Song
- Published: 1950, by Frank Music
- Songwriters: Milton Delugg and Willie Stein

= Orange Colored Sky =

Song by Milton Delugg and Willie Stein

"Orange Colored Sky" is a popular song written by Milton Delugg and Willie Stein and published in 1950. The first known recording was on July 11, 1950, on King Records catalog number 15061, with Janet Brace singing and Milton Delugg conducting the orchestra.

==Nat King Cole recording==
The best-known version of the song was recorded by Nat King Cole (with Stan Kenton's orchestra) on August 16, 1950, and released by Capitol Records as catalog number 1184. It first reached the Billboard Best Seller chart on September 22, 1950, and lasted 13 weeks on the chart, peaking at number 11. (Some sites list a 1945 date for this recording, but this is apparently in error.) A number of other singers have recorded it, including Cole's daughter, Natalie.

==Other recordings==
- Doris Day's recording the song with the Page Cavanaugh Trio on August 21, 1950, was released by Columbia Records as catalog number 38980 on a 78 and 6–811 on 45.
- Danny Kaye and Patty Andrews recorded the song on September 28, 1950, in a version released by Decca Records as catalog number 27261.
- The recording by Jerry Lester was released by Coral Records as catalog number 60325. It debuted on the Billboard Best Seller chart on November 24, 1950, and lasted one week in the chart, peaking at No. 30. Lester hosted the late-night NBC series Broadway Open House, with co-writer Delugg as musical director. "Orange Colored Sky" has been said to be one of the first songs to become a hit through television exposure.
- In 1950, Betty Hutton recorded with the Pete Rugolo Orchestra, RCA Victor 20–3908, and the song peaked at 24 on the charts.
- In Australia, Larry Stellar, with Les Welch and his orchestra, recorded the song in January 1951. It was by Pacific Records as catalog number 10-0052.
- Screamin' Jay Hawkins' version of the song is the first track on his 1958 album At Home With Screamin' Jay Hawkins.
- Actor Burt Ward of Batman fame recorded a number of tracks produced by Frank Zappa in 1966, including "Orange Colored Sky", which was released as a 7" single on MGM Records.
- The song is the title track of a 1971 album by German songwriter and composer Bert Kaempfert.
- Tony-nominated actress Alison Fraser included the song on her solo album A New York Romance.
- English singer-songwriter Richard Thompson included the song on his live album 1000 Years of Popular Music.
- Japanese jazz singer Meg covered it on her 2006 album Grace.
- In 2006, a version of the song by Paul Anka was included on the soundtrack of the film Confetti.
- Canadian crooner Michael Bublé recorded a version as a bonus track on his 2007 album Call Me Irresponsible.
- Lady Gaga covered the song during a surprise appearance at The Oak Room in New York City on September 29, 2010, and again on January 5, 2011. Brian Newman was a guest performer on trumpet for her performances at the Robin Hood Gala on May 9, 2011, to benefit the Robin Hood Foundation; and on May 15, 2011, at BBC Radio 1's Big Weekend in Carlisle, England.
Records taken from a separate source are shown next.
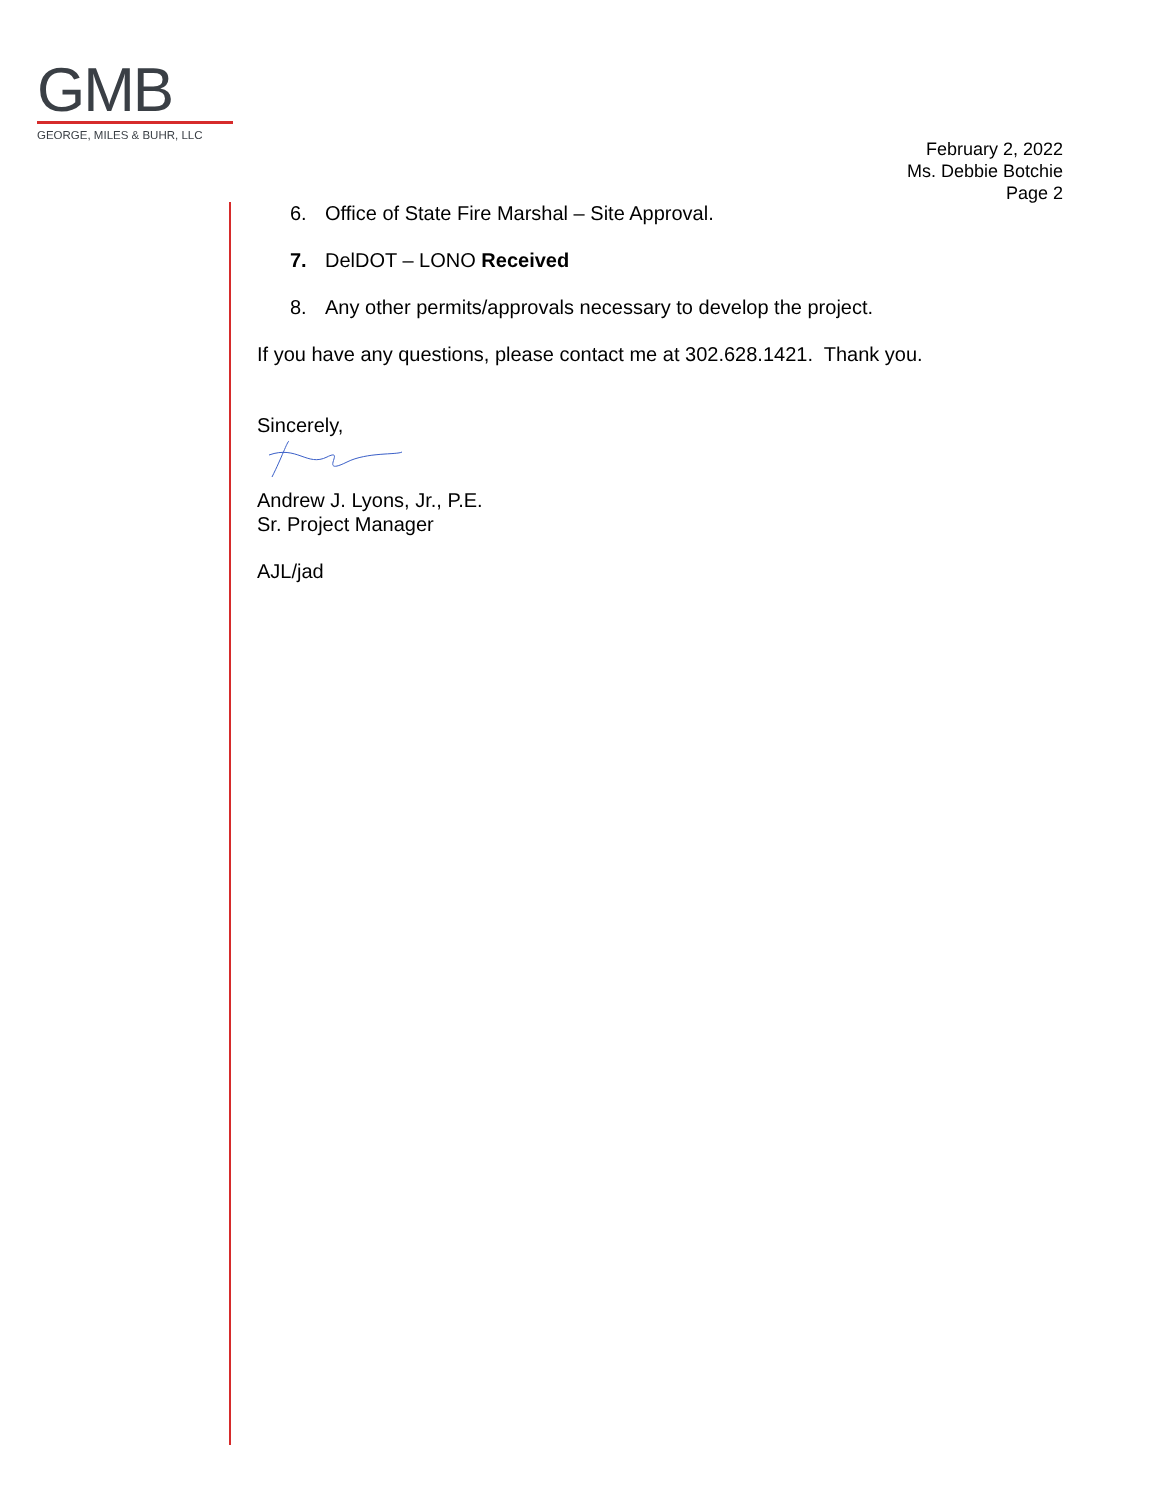GMB
GEORGE, MILES & BUHR, LLC
February 2, 2022
Ms. Debbie Botchie
Page 2
6. Office of State Fire Marshal – Site Approval.
7. DelDOT – LONO Received
8. Any other permits/approvals necessary to develop the project.
If you have any questions, please contact me at 302.628.1421. Thank you.
Sincerely,
Andrew J. Lyons, Jr., P.E.
Sr. Project Manager
AJL/jad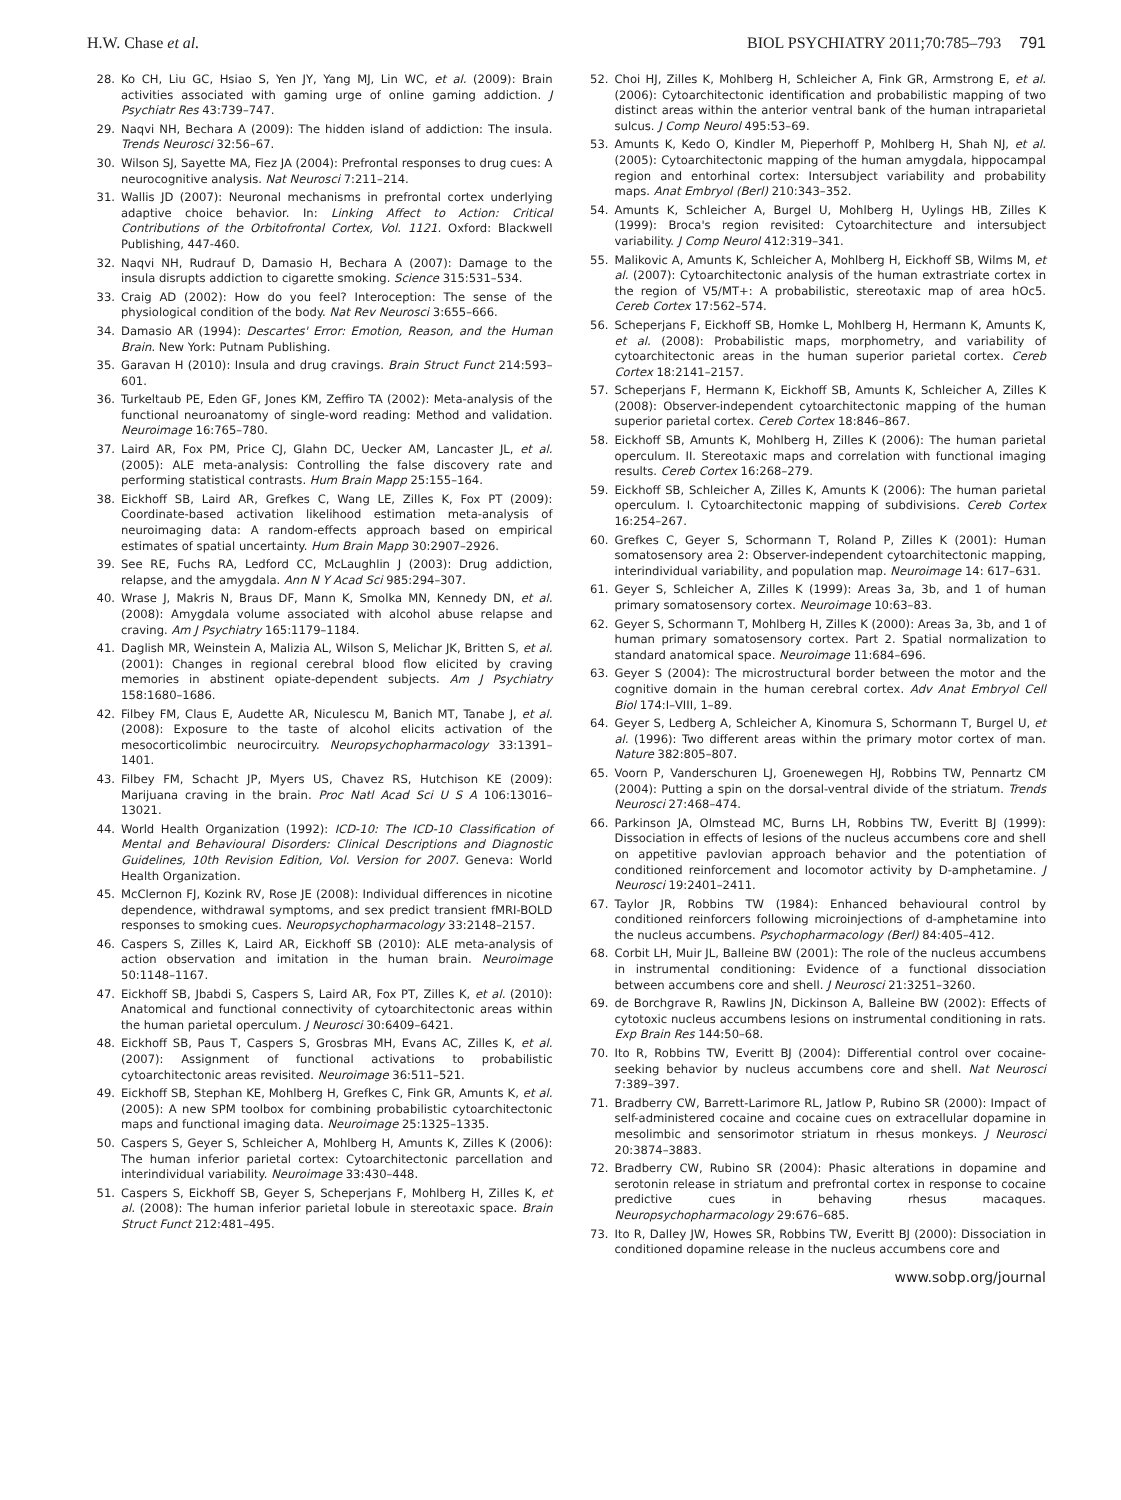H.W. Chase et al. BIOL PSYCHIATRY 2011;70:785–793 791
28. Ko CH, Liu GC, Hsiao S, Yen JY, Yang MJ, Lin WC, et al. (2009): Brain activities associated with gaming urge of online gaming addiction. J Psychiatr Res 43:739–747.
29. Naqvi NH, Bechara A (2009): The hidden island of addiction: The insula. Trends Neurosci 32:56–67.
30. Wilson SJ, Sayette MA, Fiez JA (2004): Prefrontal responses to drug cues: A neurocognitive analysis. Nat Neurosci 7:211–214.
31. Wallis JD (2007): Neuronal mechanisms in prefrontal cortex underlying adaptive choice behavior. In: Linking Affect to Action: Critical Contributions of the Orbitofrontal Cortex, Vol. 1121. Oxford: Blackwell Publishing, 447-460.
32. Naqvi NH, Rudrauf D, Damasio H, Bechara A (2007): Damage to the insula disrupts addiction to cigarette smoking. Science 315:531–534.
33. Craig AD (2002): How do you feel? Interoception: The sense of the physiological condition of the body. Nat Rev Neurosci 3:655–666.
34. Damasio AR (1994): Descartes' Error: Emotion, Reason, and the Human Brain. New York: Putnam Publishing.
35. Garavan H (2010): Insula and drug cravings. Brain Struct Funct 214:593–601.
36. Turkeltaub PE, Eden GF, Jones KM, Zeffiro TA (2002): Meta-analysis of the functional neuroanatomy of single-word reading: Method and validation. Neuroimage 16:765–780.
37. Laird AR, Fox PM, Price CJ, Glahn DC, Uecker AM, Lancaster JL, et al. (2005): ALE meta-analysis: Controlling the false discovery rate and performing statistical contrasts. Hum Brain Mapp 25:155–164.
38. Eickhoff SB, Laird AR, Grefkes C, Wang LE, Zilles K, Fox PT (2009): Coordinate-based activation likelihood estimation meta-analysis of neuroimaging data: A random-effects approach based on empirical estimates of spatial uncertainty. Hum Brain Mapp 30:2907–2926.
39. See RE, Fuchs RA, Ledford CC, McLaughlin J (2003): Drug addiction, relapse, and the amygdala. Ann N Y Acad Sci 985:294–307.
40. Wrase J, Makris N, Braus DF, Mann K, Smolka MN, Kennedy DN, et al. (2008): Amygdala volume associated with alcohol abuse relapse and craving. Am J Psychiatry 165:1179–1184.
41. Daglish MR, Weinstein A, Malizia AL, Wilson S, Melichar JK, Britten S, et al. (2001): Changes in regional cerebral blood flow elicited by craving memories in abstinent opiate-dependent subjects. Am J Psychiatry 158:1680–1686.
42. Filbey FM, Claus E, Audette AR, Niculescu M, Banich MT, Tanabe J, et al. (2008): Exposure to the taste of alcohol elicits activation of the mesocorticolimbic neurocircuitry. Neuropsychopharmacology 33:1391–1401.
43. Filbey FM, Schacht JP, Myers US, Chavez RS, Hutchison KE (2009): Marijuana craving in the brain. Proc Natl Acad Sci U S A 106:13016–13021.
44. World Health Organization (1992): ICD-10: The ICD-10 Classification of Mental and Behavioural Disorders: Clinical Descriptions and Diagnostic Guidelines, 10th Revision Edition, Vol. Version for 2007. Geneva: World Health Organization.
45. McClernon FJ, Kozink RV, Rose JE (2008): Individual differences in nicotine dependence, withdrawal symptoms, and sex predict transient fMRI-BOLD responses to smoking cues. Neuropsychopharmacology 33:2148–2157.
46. Caspers S, Zilles K, Laird AR, Eickhoff SB (2010): ALE meta-analysis of action observation and imitation in the human brain. Neuroimage 50:1148–1167.
47. Eickhoff SB, Jbabdi S, Caspers S, Laird AR, Fox PT, Zilles K, et al. (2010): Anatomical and functional connectivity of cytoarchitectonic areas within the human parietal operculum. J Neurosci 30:6409–6421.
48. Eickhoff SB, Paus T, Caspers S, Grosbras MH, Evans AC, Zilles K, et al. (2007): Assignment of functional activations to probabilistic cytoarchitectonic areas revisited. Neuroimage 36:511–521.
49. Eickhoff SB, Stephan KE, Mohlberg H, Grefkes C, Fink GR, Amunts K, et al. (2005): A new SPM toolbox for combining probabilistic cytoarchitectonic maps and functional imaging data. Neuroimage 25:1325–1335.
50. Caspers S, Geyer S, Schleicher A, Mohlberg H, Amunts K, Zilles K (2006): The human inferior parietal cortex: Cytoarchitectonic parcellation and interindividual variability. Neuroimage 33:430–448.
51. Caspers S, Eickhoff SB, Geyer S, Scheperjans F, Mohlberg H, Zilles K, et al. (2008): The human inferior parietal lobule in stereotaxic space. Brain Struct Funct 212:481–495.
52. Choi HJ, Zilles K, Mohlberg H, Schleicher A, Fink GR, Armstrong E, et al. (2006): Cytoarchitectonic identification and probabilistic mapping of two distinct areas within the anterior ventral bank of the human intraparietal sulcus. J Comp Neurol 495:53–69.
53. Amunts K, Kedo O, Kindler M, Pieperhoff P, Mohlberg H, Shah NJ, et al. (2005): Cytoarchitectonic mapping of the human amygdala, hippocampal region and entorhinal cortex: Intersubject variability and probability maps. Anat Embryol (Berl) 210:343–352.
54. Amunts K, Schleicher A, Burgel U, Mohlberg H, Uylings HB, Zilles K (1999): Broca's region revisited: Cytoarchitecture and intersubject variability. J Comp Neurol 412:319–341.
55. Malikovic A, Amunts K, Schleicher A, Mohlberg H, Eickhoff SB, Wilms M, et al. (2007): Cytoarchitectonic analysis of the human extrastriate cortex in the region of V5/MT+: A probabilistic, stereotaxic map of area hOc5. Cereb Cortex 17:562–574.
56. Scheperjans F, Eickhoff SB, Homke L, Mohlberg H, Hermann K, Amunts K, et al. (2008): Probabilistic maps, morphometry, and variability of cytoarchitectonic areas in the human superior parietal cortex. Cereb Cortex 18:2141–2157.
57. Scheperjans F, Hermann K, Eickhoff SB, Amunts K, Schleicher A, Zilles K (2008): Observer-independent cytoarchitectonic mapping of the human superior parietal cortex. Cereb Cortex 18:846–867.
58. Eickhoff SB, Amunts K, Mohlberg H, Zilles K (2006): The human parietal operculum. II. Stereotaxic maps and correlation with functional imaging results. Cereb Cortex 16:268–279.
59. Eickhoff SB, Schleicher A, Zilles K, Amunts K (2006): The human parietal operculum. I. Cytoarchitectonic mapping of subdivisions. Cereb Cortex 16:254–267.
60. Grefkes C, Geyer S, Schormann T, Roland P, Zilles K (2001): Human somatosensory area 2: Observer-independent cytoarchitectonic mapping, interindividual variability, and population map. Neuroimage 14: 617–631.
61. Geyer S, Schleicher A, Zilles K (1999): Areas 3a, 3b, and 1 of human primary somatosensory cortex. Neuroimage 10:63–83.
62. Geyer S, Schormann T, Mohlberg H, Zilles K (2000): Areas 3a, 3b, and 1 of human primary somatosensory cortex. Part 2. Spatial normalization to standard anatomical space. Neuroimage 11:684–696.
63. Geyer S (2004): The microstructural border between the motor and the cognitive domain in the human cerebral cortex. Adv Anat Embryol Cell Biol 174:I–VIII, 1–89.
64. Geyer S, Ledberg A, Schleicher A, Kinomura S, Schormann T, Burgel U, et al. (1996): Two different areas within the primary motor cortex of man. Nature 382:805–807.
65. Voorn P, Vanderschuren LJ, Groenewegen HJ, Robbins TW, Pennartz CM (2004): Putting a spin on the dorsal-ventral divide of the striatum. Trends Neurosci 27:468–474.
66. Parkinson JA, Olmstead MC, Burns LH, Robbins TW, Everitt BJ (1999): Dissociation in effects of lesions of the nucleus accumbens core and shell on appetitive pavlovian approach behavior and the potentiation of conditioned reinforcement and locomotor activity by D-amphetamine. J Neurosci 19:2401–2411.
67. Taylor JR, Robbins TW (1984): Enhanced behavioural control by conditioned reinforcers following microinjections of d-amphetamine into the nucleus accumbens. Psychopharmacology (Berl) 84:405–412.
68. Corbit LH, Muir JL, Balleine BW (2001): The role of the nucleus accumbens in instrumental conditioning: Evidence of a functional dissociation between accumbens core and shell. J Neurosci 21:3251–3260.
69. de Borchgrave R, Rawlins JN, Dickinson A, Balleine BW (2002): Effects of cytotoxic nucleus accumbens lesions on instrumental conditioning in rats. Exp Brain Res 144:50–68.
70. Ito R, Robbins TW, Everitt BJ (2004): Differential control over cocaine-seeking behavior by nucleus accumbens core and shell. Nat Neurosci 7:389–397.
71. Bradberry CW, Barrett-Larimore RL, Jatlow P, Rubino SR (2000): Impact of self-administered cocaine and cocaine cues on extracellular dopamine in mesolimbic and sensorimotor striatum in rhesus monkeys. J Neurosci 20:3874–3883.
72. Bradberry CW, Rubino SR (2004): Phasic alterations in dopamine and serotonin release in striatum and prefrontal cortex in response to cocaine predictive cues in behaving rhesus macaques. Neuropsychopharmacology 29:676–685.
73. Ito R, Dalley JW, Howes SR, Robbins TW, Everitt BJ (2000): Dissociation in conditioned dopamine release in the nucleus accumbens core and
www.sobp.org/journal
Gaga's further performances of the song included the ABC special A Very Gaga Thanksgiving; and she recorded it for her first Christmas EP, A Very Gaga Holiday.

==Popular culture==
- Adam West performed the song live in his Batman costume on a 1966 episode of Hollywood Palace.
- The song was sung by American actress Lynda Carter with various Muppets in her episode of The Muppet Show.
- In the movie The Majestic, Jim Carrey's character listens to the tune while driving his convertible in Hollywood.
- The song is featured in the Fallout video game series, with Fallout 4 and Fallout 76 featuring the Nat King Cole version on the in-game radio station. Additionally, the song is also featured in the opening scene of the Fallout TV Series.
- The song is included in the score of the musical revue Unforgettable: The Nat King Cole Story, which premiered at West End's Garrick Theatre in 1995.
- The song is included in the score of the musical Lights Out: Nat “King” Cole, which debuted on the West coast at Geffen Playhouse in 2019 and later debuted off-Broadway at New York Theatre Workshop in 2025.